The connection of the individual AWS accounts lets Teevity poll:
AWS CloudWatch metrics (for the Resource Usage Optimization service)
In order to set this up, you need to create IAM Roles on the AWS child accounts.
Creation of IAM roles on the child accounts (to allow Teevity to poll CloudWatch metrics on these accounts ) and of a cross-account-access relationship between the child accounts and the role on the master account (or the IAM user if you followed the method 1):
Step 1 - Create an IAM role of type "cross account trust" on each sub accounts (and all accounts with resources or owning RIs). This role can be called something like TeevityPollerRole (see this script) where
##TEEVITY_IAM_USERNAME## is the IAM user if you used the method 1 (see above) or role/TeevityCrossAccountTrustRole if you used the method 2 (see above)
Step 2 - Authorize the TeevityCrossAccountTrustRole role or the IAM user to assume that role (see this script) where
##TEEVITY_IAM_USERNAME## is the IAM user if you choose the method 1 (see above).
##AWS_CHILDACCOUNT_NUMBER_00X## are the children accounts ids where the role of the step1 has been declared
AWS CLI based scripts
Scripts referenced on this page (each script is packaged in a zip file which contains only one .sh file (but it's just CLI commands which would work as-is on Windows) and the dependant file(s) for the IAM policies) :
step0-Teevity-IAM-crossAccountTrustConfiguration-onMainAccount.zip
step1-Teevity-IAM-crossAccountConfiguration-forChildAccounts.zip
step2-Teevity-IAM-crossAccountConfiguration-forMainAccount.zip
TIPS: The documentation in this page has sections called "Step 0", "Step 1" and "Step 2". The names of the file above match these sections to make your life easier.
Deprecated connection methods
Deprecated connection methods
WARNING - The connection methods listed here are still allowed by Teevity but are deprecated. The are listed here for a complete documentation but it is not recommended to use them anymore.

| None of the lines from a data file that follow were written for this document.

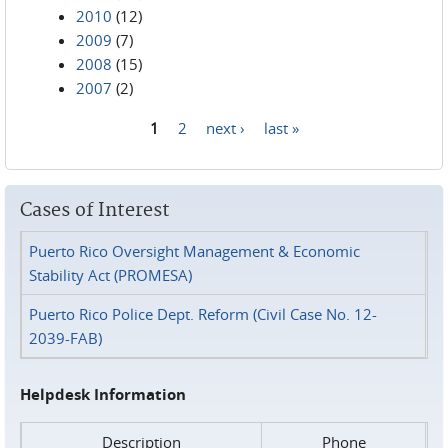
2010
(12)
2009
(7)
2008
(15)
2007
(2)
1
2
next ›
last »
Pages
Cases of Interest
Puerto Rico Oversight Management & Economic
Stability Act (PROMESA)
Puerto Rico Police Dept. Reform (Civil Case No. 12-
2039-FAB)
Helpdesk Information
Description
Phone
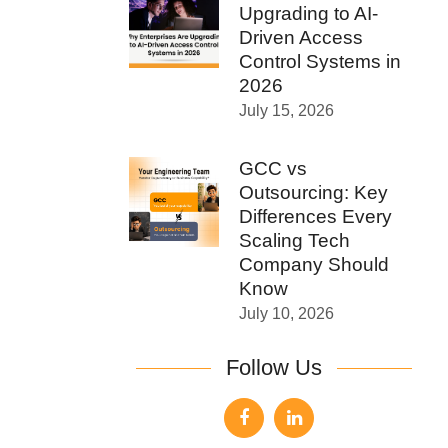
Upgrading to AI-
Driven Access
Control Systems in
2026
July 15, 2026
GCC vs
Outsourcing: Key
Differences Every
Scaling Tech
Company Should
Know
July 10, 2026
Follow Us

Connection with a dedicated IAM user and AccessKey / SecretAccessKey
In this scenario, you create an IAM user and provide Teevity with the AK/SK of this user. This IAM user can live:
On the account that owns the billing bucket
On another account (exclusively dedicated to IAM users for instance). In this case, you must provide the name of an IAM Role that lives on the AWS account that owns the billing bucket. Teevity will try to assume this Role on the account whose number is provided in the "Master account number".